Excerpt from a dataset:
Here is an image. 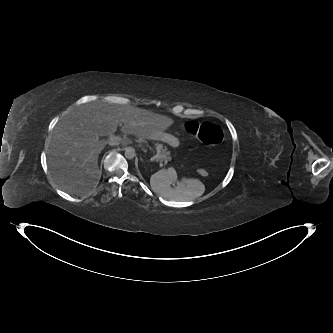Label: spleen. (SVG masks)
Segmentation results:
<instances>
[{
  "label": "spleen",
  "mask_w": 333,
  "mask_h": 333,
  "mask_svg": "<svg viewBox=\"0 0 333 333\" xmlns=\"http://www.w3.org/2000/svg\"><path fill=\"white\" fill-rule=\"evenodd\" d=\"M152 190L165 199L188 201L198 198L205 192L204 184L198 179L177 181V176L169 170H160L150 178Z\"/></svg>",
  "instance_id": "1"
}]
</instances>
* * *
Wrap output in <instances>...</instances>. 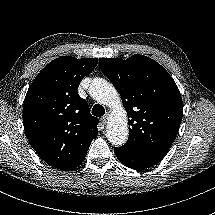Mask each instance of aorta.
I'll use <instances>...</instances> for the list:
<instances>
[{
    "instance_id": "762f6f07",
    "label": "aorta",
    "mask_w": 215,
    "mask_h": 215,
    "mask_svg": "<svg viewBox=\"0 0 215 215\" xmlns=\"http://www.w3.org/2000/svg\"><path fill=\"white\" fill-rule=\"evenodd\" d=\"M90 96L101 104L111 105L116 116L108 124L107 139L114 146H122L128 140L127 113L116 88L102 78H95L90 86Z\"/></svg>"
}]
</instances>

:: STATED GOAL ::
Show every line of the data above that contains the string "xmlns".

:: RIGHT ANSWER ::
  "mask_svg": "<svg viewBox=\"0 0 333 333\" xmlns=\"http://www.w3.org/2000/svg\"><path fill=\"white\" fill-rule=\"evenodd\" d=\"M152 190L165 199L188 201L198 198L205 192L204 184L198 179L177 181V176L169 170H160L150 178Z\"/></svg>",
    "mask_svg": "<svg viewBox=\"0 0 215 215\" xmlns=\"http://www.w3.org/2000/svg\"><path fill=\"white\" fill-rule=\"evenodd\" d=\"M90 96L101 104L111 105L116 116L108 124L107 139L114 146H122L128 140L127 113L116 88L102 78H95L90 86Z\"/></svg>"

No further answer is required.